Interdiction de fumer et comportement social
« Mais où sont passés les fumeurs ? » interroge le magazine ELLE qui observe que « depuis le 1er février ils semblent de plus en plus rares » d'où cette question « la loi les aurait-elle convaincu d'arrêter ? ». L'hebdo qui fait état de l'envol des ventes de substituts et de la prise d'assaut des consultations tabacologiques, estime que « on est loin de la grogne que redoutaient les parlementaires » puisque la mesure a été très populaire avec 76% d'opinions favorables. Pourtant d'après le magazine, ce « taux d'obéissance pourrait presque inquiéter » et constituer « les prémices d'une dictature sanitaire ». Un sociologue rassure « Nous ne sommes pas plus disciplinés qu'avant, simplement la santé est notre bien suprême ». Relevant que certains artistes, figures de la « rebelle attitude » (Arno, Sanseverino), ont dit non à la cigarette, le magazine rapporte que selon le sociologue, « notre société reste très libre (...) avec le tabac on n'obéit pas à un commandement. On pense à soi. Les mêmes individus qui ont arrêté d'en griller une, peuvent très bien griller des feux rouges ». Pour l'addictologue Véronique Peim, la loi antitabac a marché mais moins que la hausse des prix de 2004 et quand on l'interroge sur l'efficacité de la hausse du prix de l'alcool pour limiter sa consommation, elle répond « là ce sera plus dur, la production est nationale ». Et le magazine de déplorer « certains de nos politiques parlent même de dépénaliser la publicité sur le vin ! ».

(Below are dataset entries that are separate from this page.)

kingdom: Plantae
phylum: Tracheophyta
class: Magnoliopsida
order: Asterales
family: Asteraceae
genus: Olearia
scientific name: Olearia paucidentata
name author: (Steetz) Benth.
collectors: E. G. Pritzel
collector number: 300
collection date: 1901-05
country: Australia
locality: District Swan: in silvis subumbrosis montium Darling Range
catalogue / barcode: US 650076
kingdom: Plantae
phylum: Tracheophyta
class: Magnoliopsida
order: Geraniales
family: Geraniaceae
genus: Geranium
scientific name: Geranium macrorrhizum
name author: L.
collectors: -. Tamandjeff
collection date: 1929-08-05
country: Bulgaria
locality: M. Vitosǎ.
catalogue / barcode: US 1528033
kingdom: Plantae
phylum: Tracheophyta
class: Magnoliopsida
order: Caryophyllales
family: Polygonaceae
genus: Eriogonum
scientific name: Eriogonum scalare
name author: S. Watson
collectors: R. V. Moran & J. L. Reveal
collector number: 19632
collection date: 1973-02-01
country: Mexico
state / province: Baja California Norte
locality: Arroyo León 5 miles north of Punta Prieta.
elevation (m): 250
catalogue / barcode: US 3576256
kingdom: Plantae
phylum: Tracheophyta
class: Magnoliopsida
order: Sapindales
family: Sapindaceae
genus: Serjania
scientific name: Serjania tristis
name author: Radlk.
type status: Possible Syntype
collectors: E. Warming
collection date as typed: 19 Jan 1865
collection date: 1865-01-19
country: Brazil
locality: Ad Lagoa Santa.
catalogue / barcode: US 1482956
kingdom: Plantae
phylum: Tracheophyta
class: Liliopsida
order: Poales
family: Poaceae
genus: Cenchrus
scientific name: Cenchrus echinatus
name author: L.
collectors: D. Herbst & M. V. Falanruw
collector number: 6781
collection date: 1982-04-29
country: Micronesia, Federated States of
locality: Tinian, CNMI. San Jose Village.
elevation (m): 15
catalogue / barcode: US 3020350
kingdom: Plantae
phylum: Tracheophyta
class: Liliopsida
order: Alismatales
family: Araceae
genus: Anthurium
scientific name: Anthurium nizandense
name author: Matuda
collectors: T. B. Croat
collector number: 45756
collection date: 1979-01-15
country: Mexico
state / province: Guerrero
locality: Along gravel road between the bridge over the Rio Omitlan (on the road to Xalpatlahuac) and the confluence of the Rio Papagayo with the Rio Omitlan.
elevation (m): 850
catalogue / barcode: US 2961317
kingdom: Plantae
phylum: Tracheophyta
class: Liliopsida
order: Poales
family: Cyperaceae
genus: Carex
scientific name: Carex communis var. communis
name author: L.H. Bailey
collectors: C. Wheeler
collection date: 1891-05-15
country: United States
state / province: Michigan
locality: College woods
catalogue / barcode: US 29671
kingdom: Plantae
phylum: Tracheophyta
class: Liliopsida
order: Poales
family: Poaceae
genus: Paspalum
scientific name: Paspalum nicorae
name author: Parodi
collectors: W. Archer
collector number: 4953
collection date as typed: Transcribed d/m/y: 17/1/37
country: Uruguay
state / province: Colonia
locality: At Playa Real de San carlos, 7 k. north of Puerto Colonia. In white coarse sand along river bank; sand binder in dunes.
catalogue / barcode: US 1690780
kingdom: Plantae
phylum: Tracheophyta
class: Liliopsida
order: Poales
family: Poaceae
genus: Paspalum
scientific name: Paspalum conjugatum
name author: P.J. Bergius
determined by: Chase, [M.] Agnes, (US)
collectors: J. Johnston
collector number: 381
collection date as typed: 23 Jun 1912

Le magazine ELLE toujours, qui sous le titre « ça s'fait pas » analyse différents comportements au regard du savoir vivre actuel, souligne qu'avant, fumer ou téléphoner pendant des heures pouvait provoquer au pire un léger agacement alors qu'aujourd'hui « il y a de quoi vous mettre au ban de la société ». Le journal qui se souvient de l'époque « ludique » où « le fait de se faire engueuler parce qu'on fume était le lot du sujet acnéique de 13 ans pris sur le fait par ses parents », rappelle que tous les adultes « clopaient » partout, « au lit, à la fac, à l'hôpital, dans les films de Claude Sautet et même en Amérique ». Jugeant qu'aujourd'hui c'est devenu « pathétique » car « ce sont les plus de 25 ans qui se font engueuler quand ils fument, par leurs enfants notamment », le magazine considère que « les fumeurs sont devenus les nouveaux obèses de la société » et que s'ils n'arrêtent pas « c'est parce qu'ils sont mous, mauvais, sournois » et même « pires » puisque le mangeur de frites « ne cholestérolise que ses propres artères » alors que le fumeur « c'est tout de même quelqu'un qui tente sciemment de tuer d'autres gens ». Et Alix Girod de l'Ain d'assurer « qu'à côté d'un client de Philipp Morris, Robert Pickton, le serial killer éleveur de porcs de Vancouver, c'est Nelson Mandela ». Afin d'aider ses lectrices à faire face, la journaliste propose « la parade » qui consiste à : « Ab-fabuliser la situation à mort » en répondant « à l'inconnu qui vous engueule parce que vous avez allumé une petite clope » : « Ne me parlez pas sur ce ton, c'est pas bon pour mon bébé, déjà que j'ai bu trois vodkas à l'apéro ».